» Aim of the exercise:
Here is the task for the records below: repeat exactly the lines from the one with "States, Canada, Mexico)" to the one with "Iran) And More.", both included, and nothing else.

···

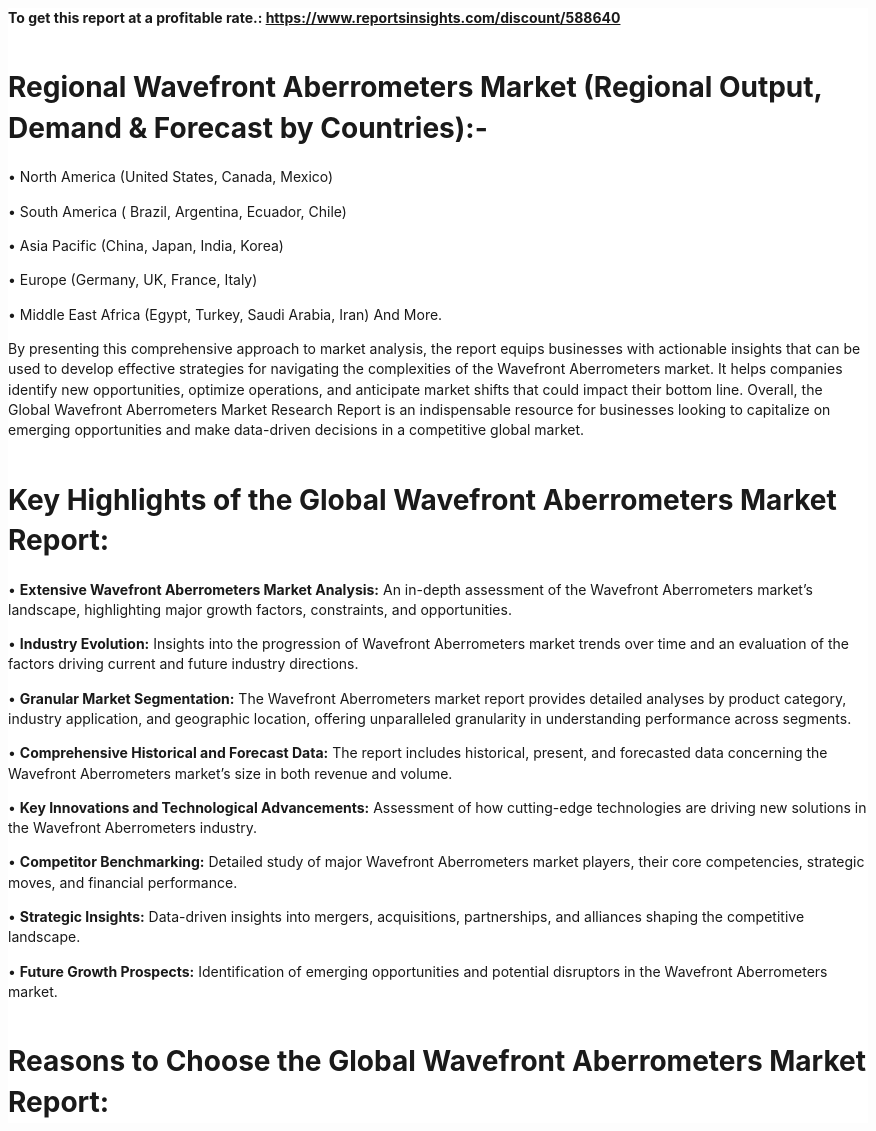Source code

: <strong>To get this report at a profitable rate.: <a href=https://www.reportsinsights.com/discount/588640>https://www.reportsinsights.com/discount/588640</a></strong></font>

# <strong>Regional Wavefront Aberrometers Market (Regional Output, Demand &amp; Forecast by Countries):-</strong>

• North America (United States, Canada, Mexico)

• South America ( Brazil, Argentina, Ecuador, Chile)

• Asia Pacific (China, Japan, India, Korea)

• Europe (Germany, UK, France, Italy)

• Middle East Africa (Egypt, Turkey, Saudi Arabia, Iran) And More.

By presenting this comprehensive approach to market analysis, the report equips businesses with actionable insights that can be used to develop effective strategies for navigating the complexities of the Wavefront Aberrometers market. It helps companies identify new opportunities, optimize operations, and anticipate market shifts that could impact their bottom line. Overall, the Global Wavefront Aberrometers Market Research Report is an indispensable resource for businesses looking to capitalize on emerging opportunities and make data-driven decisions in a competitive global market.

# <strong>Key Highlights of the Global Wavefront Aberrometers Market Report:</strong>

• <strong>Extensive Wavefront Aberrometers Market Analysis:</strong> An in-depth assessment of the Wavefront Aberrometers market’s landscape, highlighting major growth factors, constraints, and opportunities.

• <strong>Industry Evolution:</strong> Insights into the progression of Wavefront Aberrometers market trends over time and an evaluation of the factors driving current and future industry directions.

• <strong>Granular Market Segmentation:</strong> The Wavefront Aberrometers market report provides detailed analyses by product category, industry application, and geographic location, offering unparalleled granularity in understanding performance across segments.

• <strong>Comprehensive Historical and Forecast Data:</strong> The report includes historical, present, and forecasted data concerning the Wavefront Aberrometers market’s size in both revenue and volume.

• <strong>Key Innovations and Technological Advancements:</strong> Assessment of how cutting-edge technologies are driving new solutions in the Wavefront Aberrometers industry.

• <strong>Competitor Benchmarking:</strong> Detailed study of major Wavefront Aberrometers market players, their core competencies, strategic moves, and financial performance.

• <strong>Strategic Insights:</strong> Data-driven insights into mergers, acquisitions, partnerships, and alliances shaping the competitive landscape.

• <strong>Future Growth Prospects:</strong> Identification of emerging opportunities and potential disruptors in the Wavefront Aberrometers market.

# <strong>Reasons to Choose the Global Wavefront Aberrometers Market Report:</strong>
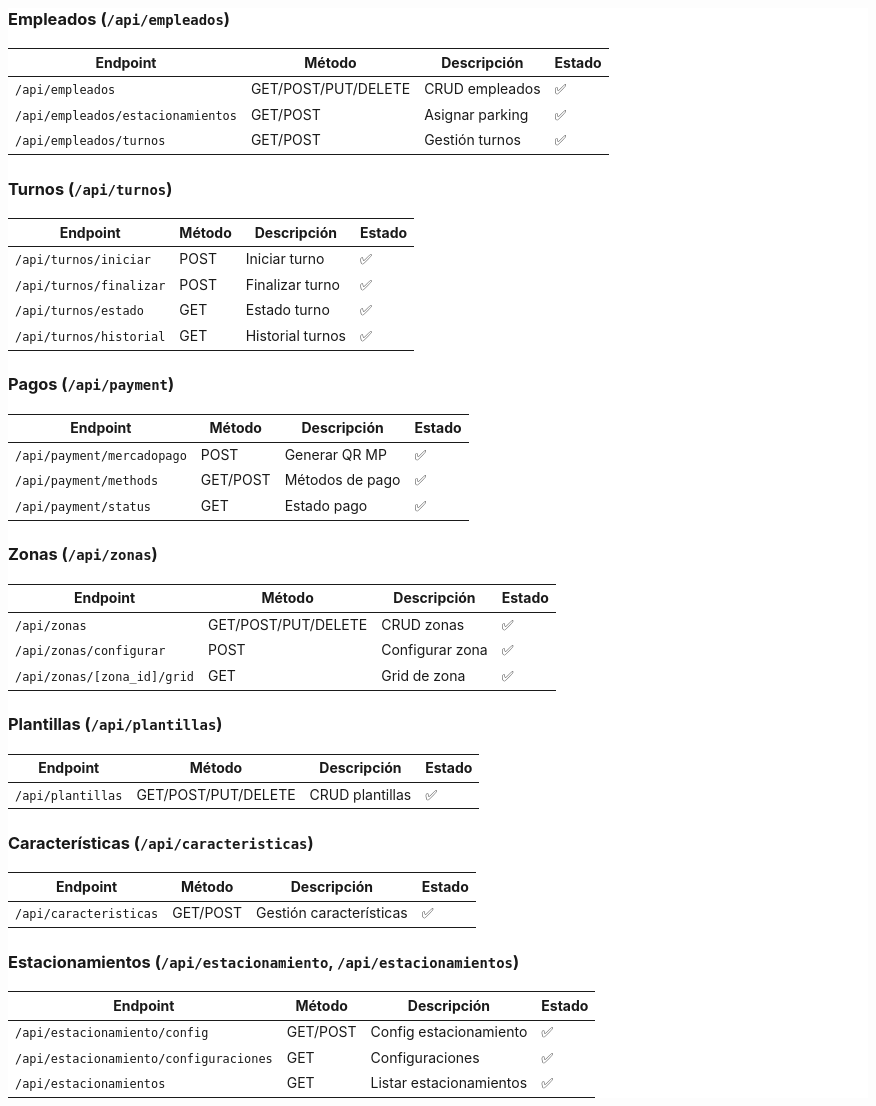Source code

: ### Empleados (`/api/empleados`)
| Endpoint | Método | Descripción | Estado |
|----------|--------|-------------|--------|
| `/api/empleados` | GET/POST/PUT/DELETE | CRUD empleados | ✅ |
| `/api/empleados/estacionamientos` | GET/POST | Asignar parking | ✅ |
| `/api/empleados/turnos` | GET/POST | Gestión turnos | ✅ |

### Turnos (`/api/turnos`)
| Endpoint | Método | Descripción | Estado |
|----------|--------|-------------|--------|
| `/api/turnos/iniciar` | POST | Iniciar turno | ✅ |
| `/api/turnos/finalizar` | POST | Finalizar turno | ✅ |
| `/api/turnos/estado` | GET | Estado turno | ✅ |
| `/api/turnos/historial` | GET | Historial turnos | ✅ |

### Pagos (`/api/payment`)
| Endpoint | Método | Descripción | Estado |
|----------|--------|-------------|--------|
| `/api/payment/mercadopago` | POST | Generar QR MP | ✅ |
| `/api/payment/methods` | GET/POST | Métodos de pago | ✅ |
| `/api/payment/status` | GET | Estado pago | ✅ |

### Zonas (`/api/zonas`)
| Endpoint | Método | Descripción | Estado |
|----------|--------|-------------|--------|
| `/api/zonas` | GET/POST/PUT/DELETE | CRUD zonas | ✅ |
| `/api/zonas/configurar` | POST | Configurar zona | ✅ |
| `/api/zonas/[zona_id]/grid` | GET | Grid de zona | ✅ |

### Plantillas (`/api/plantillas`)
| Endpoint | Método | Descripción | Estado |
|----------|--------|-------------|--------|
| `/api/plantillas` | GET/POST/PUT/DELETE | CRUD plantillas | ✅ |

### Características (`/api/caracteristicas`)
| Endpoint | Método | Descripción | Estado |
|----------|--------|-------------|--------|
| `/api/caracteristicas` | GET/POST | Gestión características | ✅ |

### Estacionamientos (`/api/estacionamiento`, `/api/estacionamientos`)
| Endpoint | Método | Descripción | Estado |
|----------|--------|-------------|--------|
| `/api/estacionamiento/config` | GET/POST | Config estacionamiento | ✅ |
| `/api/estacionamiento/configuraciones` | GET | Configuraciones | ✅ |
| `/api/estacionamientos` | GET | Listar estacionamientos | ✅ |
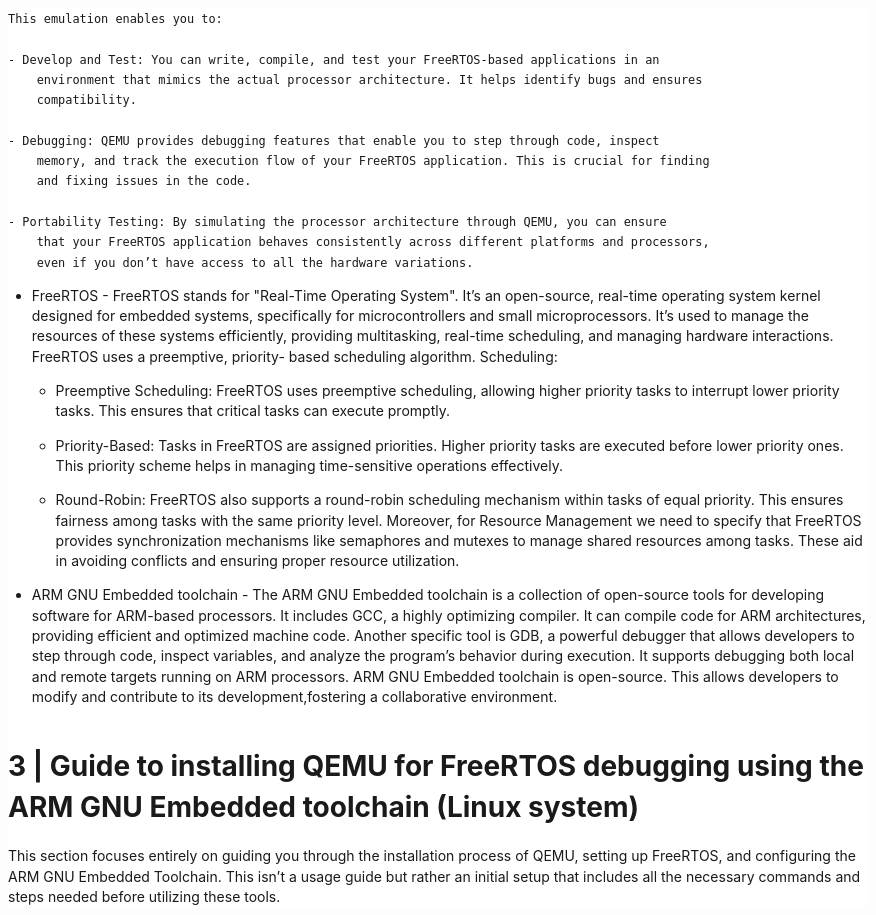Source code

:     This emulation enables you to:

    - Develop and Test: You can write, compile, and test your FreeRTOS-based applications in an
        environment that mimics the actual processor architecture. It helps identify bugs and ensures
        compatibility.

    - Debugging: QEMU provides debugging features that enable you to step through code, inspect
        memory, and track the execution flow of your FreeRTOS application. This is crucial for finding
        and fixing issues in the code.

    - Portability Testing: By simulating the processor architecture through QEMU, you can ensure
        that your FreeRTOS application behaves consistently across different platforms and processors,
        even if you don’t have access to all the hardware variations.

- FreeRTOS - FreeRTOS stands for "Real-Time Operating System". It’s an open-source, real-time
operating system kernel designed for embedded systems, specifically for microcontrollers and small
microprocessors. It’s used to manage the resources of these systems efficiently, providing multitasking,
real-time scheduling, and managing hardware interactions. FreeRTOS uses a preemptive, priority-
based scheduling algorithm.
    Scheduling:

    - Preemptive Scheduling: FreeRTOS uses preemptive scheduling, allowing higher priority tasks
            to interrupt lower priority tasks. This ensures that critical tasks can execute promptly.

    - Priority-Based: Tasks in FreeRTOS are assigned priorities. Higher priority tasks are executed
            before lower priority ones. This priority scheme helps in managing time-sensitive operations
            effectively.

    - Round-Robin: FreeRTOS also supports a round-robin scheduling mechanism within tasks of
            equal priority. This ensures fairness among tasks with the same priority level.
            Moreover, for Resource Management we need to specify that FreeRTOS provides synchronization
            mechanisms like semaphores and mutexes to manage shared resources among tasks. These aid in
            avoiding conflicts and ensuring proper resource utilization.

- ARM GNU Embedded toolchain - The ARM GNU Embedded toolchain is a collection of
open-source tools for developing software for ARM-based processors. It includes GCC, a highly
optimizing compiler. It can compile code for ARM architectures, providing efficient and optimized
machine code. Another specific tool is GDB, a powerful debugger that allows developers to step through code, inspect variables, and analyze the program’s behavior during execution. It supports debugging both local and remote targets running on ARM processors. ARM GNU Embedded toolchain is open-source. This allows developers to modify and contribute to its development,fostering a collaborative environment.




# 3 | Guide to installing QEMU for FreeRTOS debugging using the ARM GNU Embedded toolchain (Linux system)

This section focuses entirely on guiding you through the installation process of QEMU, setting up
FreeRTOS, and configuring the ARM GNU Embedded Toolchain. This isn’t a usage guide but rather an
initial setup that includes all the necessary commands and steps needed before utilizing these tools.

···

» The completed task:
• North America (United States, Canada, Mexico)

• South America ( Brazil, Argentina, Ecuador, Chile)

• Asia Pacific (China, Japan, India, Korea)

• Europe (Germany, UK, France, Italy)

• Middle East Africa (Egypt, Turkey, Saudi Arabia, Iran) And More.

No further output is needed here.